__TEXTABSCHNITT__:
********

Der Revisionsrekurs des Bundes, vertreten durch den Präsidenten des Oberlandesgerichts Graz, richtet sich ausschließlich gegen die ersatzlose Behebung des Einstellungsbeschlusses betreffend die mj M* (der Beschluss des Rekursgerichts hinsichtlich der Abweisung des Antrags der mj M* auf Gewährung von Unterhaltsvorschüssen gemäß § 4 Z 2 UVG blieb unbekämpft).
Rechtliche Beurteilung
Der Revisionsrekurs ist zur Klarstellung zulässig, er ist aber nicht berechtigt.
Der Revisionsrekurswerber macht im Wesentlichen geltend, die ersatzlose Behebung des Beschlusses auf Einstellung der Titelvorschüsse hinsichtlich der mj M* sei verfehlt, weil der Beschluss des Erstgerichts mangels Bekämpfung in Rechtskraft erwachsen sei. Eingestellte Vorschüsse könnten nicht wieder aufleben, sondern nur auf Antrag neu bewilligt werden.
Dazu ist auszuführen:
1. Nach § 4 Z 2 UVG sind Vorschüsse zu gewähren, wenn eine Titelschöpfung nicht gelingt oder eine Erhöhung innerhalb der Dreijahresfrist nicht möglich ist. Kommt es zu einer Gewährung von Richtsatzvorschüssen, weil eine Erhöhung nicht möglich war, so sind die allenfalls laufenden Titelvorschüsse nach § 20 Abs 1 Z 4 lit a und Abs 2 UVG (von Amts wegen) einzustellen. Eine parallele Gewährung von Titel‑ und Richtsatzvorschüssen ist nicht möglich; ein für den Zeitraum der Vorschussgewährung nach § 4 Z 2 UVG allenfalls bestehender Exekutionstitel auf Leistung des Unterhalts erlischt nach § 28 Abs 2 UVG (Neumayr in Schwimann/Kodek, ABGB4 § 20 UVG Rz 13; LGZ Wien EFSlg 66.733).

********

__AUFGABE 1__: Nach welcher Bestimmung sind laufende Titelvorschüsse laut dem Textabschnitt einzustellen, wenn Richtsatzvorschüsse gewährt werden?
__AUFGABE 2__: Geben Sie den Textabschnitt zwischen „Der Revisionsrekurs des“ und „aber nicht berechtigt.“ einschließlich wortgetreu wieder.

In einem Datensatz aufgeführte Einträge
********

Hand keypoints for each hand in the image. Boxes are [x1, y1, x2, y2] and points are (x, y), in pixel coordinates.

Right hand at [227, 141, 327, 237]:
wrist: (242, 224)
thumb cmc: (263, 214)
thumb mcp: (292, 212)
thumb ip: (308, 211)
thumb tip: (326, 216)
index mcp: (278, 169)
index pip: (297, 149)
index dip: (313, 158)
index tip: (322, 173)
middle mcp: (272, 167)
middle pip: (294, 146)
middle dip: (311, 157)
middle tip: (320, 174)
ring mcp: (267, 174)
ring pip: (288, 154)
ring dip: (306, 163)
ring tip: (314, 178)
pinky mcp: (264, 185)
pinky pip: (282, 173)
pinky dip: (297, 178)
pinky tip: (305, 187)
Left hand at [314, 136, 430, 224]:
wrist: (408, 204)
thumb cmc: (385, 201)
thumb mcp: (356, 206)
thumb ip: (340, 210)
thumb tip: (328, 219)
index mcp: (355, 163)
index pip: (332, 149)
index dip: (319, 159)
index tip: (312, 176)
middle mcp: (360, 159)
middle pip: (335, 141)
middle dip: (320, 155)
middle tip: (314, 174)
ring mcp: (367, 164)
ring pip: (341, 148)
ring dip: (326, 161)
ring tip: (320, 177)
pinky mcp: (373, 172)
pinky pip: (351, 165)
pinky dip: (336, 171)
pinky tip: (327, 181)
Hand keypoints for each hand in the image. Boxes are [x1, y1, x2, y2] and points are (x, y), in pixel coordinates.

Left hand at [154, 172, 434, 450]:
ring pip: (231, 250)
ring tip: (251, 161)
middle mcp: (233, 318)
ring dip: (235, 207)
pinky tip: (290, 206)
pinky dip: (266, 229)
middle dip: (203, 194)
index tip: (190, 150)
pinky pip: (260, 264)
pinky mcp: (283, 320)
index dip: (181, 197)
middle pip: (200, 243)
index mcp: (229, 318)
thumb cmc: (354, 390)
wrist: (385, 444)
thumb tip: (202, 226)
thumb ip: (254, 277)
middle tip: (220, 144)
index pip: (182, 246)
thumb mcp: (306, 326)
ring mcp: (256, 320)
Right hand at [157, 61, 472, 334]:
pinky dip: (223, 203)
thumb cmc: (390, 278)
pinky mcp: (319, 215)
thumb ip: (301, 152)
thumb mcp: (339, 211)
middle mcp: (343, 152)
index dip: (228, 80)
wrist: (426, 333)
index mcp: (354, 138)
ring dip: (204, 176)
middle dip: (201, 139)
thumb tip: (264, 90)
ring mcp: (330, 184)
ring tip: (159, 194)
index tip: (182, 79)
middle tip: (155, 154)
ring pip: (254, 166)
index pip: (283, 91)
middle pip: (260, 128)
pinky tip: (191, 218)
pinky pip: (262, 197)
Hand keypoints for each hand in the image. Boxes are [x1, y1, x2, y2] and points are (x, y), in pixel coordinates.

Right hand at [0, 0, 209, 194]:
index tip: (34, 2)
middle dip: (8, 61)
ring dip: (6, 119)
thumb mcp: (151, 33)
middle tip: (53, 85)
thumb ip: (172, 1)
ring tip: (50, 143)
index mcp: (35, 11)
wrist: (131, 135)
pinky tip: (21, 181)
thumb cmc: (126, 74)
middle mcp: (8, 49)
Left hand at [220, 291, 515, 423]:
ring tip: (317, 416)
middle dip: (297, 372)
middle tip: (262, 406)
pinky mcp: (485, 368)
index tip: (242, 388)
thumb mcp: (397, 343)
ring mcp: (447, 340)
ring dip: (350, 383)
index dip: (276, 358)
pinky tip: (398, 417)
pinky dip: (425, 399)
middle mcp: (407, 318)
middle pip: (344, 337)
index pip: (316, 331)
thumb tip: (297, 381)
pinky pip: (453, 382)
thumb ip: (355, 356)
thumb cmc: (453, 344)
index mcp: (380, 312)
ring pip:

********

__IHRE LÖSUNG 1__: Nach § 20 Abs 1 Z 4 lit a und Abs 2 UVG.

__IHRE LÖSUNG 2__:
Der Revisionsrekurs des Bundes, vertreten durch den Präsidenten des Oberlandesgerichts Graz, richtet sich ausschließlich gegen die ersatzlose Behebung des Einstellungsbeschlusses betreffend die mj M* (der Beschluss des Rekursgerichts hinsichtlich der Abweisung des Antrags der mj M* auf Gewährung von Unterhaltsvorschüssen gemäß § 4 Z 2 UVG blieb unbekämpft).
Rechtliche Beurteilung
Der Revisionsrekurs ist zur Klarstellung zulässig, er ist aber nicht berechtigt.